* _SOURCE DATA_
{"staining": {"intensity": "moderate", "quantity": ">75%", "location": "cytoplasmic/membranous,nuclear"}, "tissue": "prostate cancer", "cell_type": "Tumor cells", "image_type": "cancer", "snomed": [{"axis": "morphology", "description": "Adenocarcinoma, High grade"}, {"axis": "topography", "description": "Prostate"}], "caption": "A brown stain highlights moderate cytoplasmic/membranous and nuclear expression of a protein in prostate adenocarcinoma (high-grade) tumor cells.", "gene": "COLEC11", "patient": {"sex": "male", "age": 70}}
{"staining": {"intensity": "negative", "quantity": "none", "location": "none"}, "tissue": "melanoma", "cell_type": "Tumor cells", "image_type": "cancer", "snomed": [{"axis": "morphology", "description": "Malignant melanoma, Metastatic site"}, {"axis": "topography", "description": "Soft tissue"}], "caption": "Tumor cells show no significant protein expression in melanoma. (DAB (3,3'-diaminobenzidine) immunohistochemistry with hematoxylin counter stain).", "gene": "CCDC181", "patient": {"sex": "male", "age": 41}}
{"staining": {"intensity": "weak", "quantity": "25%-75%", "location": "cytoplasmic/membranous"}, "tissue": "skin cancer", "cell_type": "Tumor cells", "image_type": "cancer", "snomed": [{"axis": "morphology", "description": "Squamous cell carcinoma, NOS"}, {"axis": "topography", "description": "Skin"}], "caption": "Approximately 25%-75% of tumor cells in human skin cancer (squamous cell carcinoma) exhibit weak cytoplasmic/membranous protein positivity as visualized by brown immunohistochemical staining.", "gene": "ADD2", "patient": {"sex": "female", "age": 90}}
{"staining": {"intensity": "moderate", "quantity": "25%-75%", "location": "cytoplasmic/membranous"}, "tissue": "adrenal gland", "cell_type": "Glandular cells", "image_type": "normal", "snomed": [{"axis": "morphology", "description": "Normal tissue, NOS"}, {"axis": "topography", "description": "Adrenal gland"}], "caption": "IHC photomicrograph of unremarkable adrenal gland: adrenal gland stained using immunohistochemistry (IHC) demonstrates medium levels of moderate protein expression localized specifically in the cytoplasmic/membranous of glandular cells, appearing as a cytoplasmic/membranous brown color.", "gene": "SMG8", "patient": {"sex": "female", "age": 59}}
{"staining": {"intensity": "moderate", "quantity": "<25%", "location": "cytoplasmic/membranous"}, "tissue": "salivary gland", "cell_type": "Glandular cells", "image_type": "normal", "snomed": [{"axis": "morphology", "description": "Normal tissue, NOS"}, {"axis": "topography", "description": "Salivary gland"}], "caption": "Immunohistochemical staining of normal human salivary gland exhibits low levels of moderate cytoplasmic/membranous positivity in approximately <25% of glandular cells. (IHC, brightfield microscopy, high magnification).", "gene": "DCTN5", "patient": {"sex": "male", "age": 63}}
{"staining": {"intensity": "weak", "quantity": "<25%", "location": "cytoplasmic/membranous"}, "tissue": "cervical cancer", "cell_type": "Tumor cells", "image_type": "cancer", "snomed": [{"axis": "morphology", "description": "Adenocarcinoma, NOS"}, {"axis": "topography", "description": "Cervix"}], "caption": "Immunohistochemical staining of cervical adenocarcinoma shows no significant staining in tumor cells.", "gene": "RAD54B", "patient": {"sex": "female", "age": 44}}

* _ASSIGNMENT_
Filter the data above, keeping only lines that include the string "Glandular".

* _SOLUTION TO THE PROBLEM_
{"staining": {"intensity": "moderate", "quantity": "25%-75%", "location": "cytoplasmic/membranous"}, "tissue": "adrenal gland", "cell_type": "Glandular cells", "image_type": "normal", "snomed": [{"axis": "morphology", "description": "Normal tissue, NOS"}, {"axis": "topography", "description": "Adrenal gland"}], "caption": "IHC photomicrograph of unremarkable adrenal gland: adrenal gland stained using immunohistochemistry (IHC) demonstrates medium levels of moderate protein expression localized specifically in the cytoplasmic/membranous of glandular cells, appearing as a cytoplasmic/membranous brown color.", "gene": "SMG8", "patient": {"sex": "female", "age": 59}}
{"staining": {"intensity": "moderate", "quantity": "<25%", "location": "cytoplasmic/membranous"}, "tissue": "salivary gland", "cell_type": "Glandular cells", "image_type": "normal", "snomed": [{"axis": "morphology", "description": "Normal tissue, NOS"}, {"axis": "topography", "description": "Salivary gland"}], "caption": "Immunohistochemical staining of normal human salivary gland exhibits low levels of moderate cytoplasmic/membranous positivity in approximately <25% of glandular cells. (IHC, brightfield microscopy, high magnification).", "gene": "DCTN5", "patient": {"sex": "male", "age": 63}}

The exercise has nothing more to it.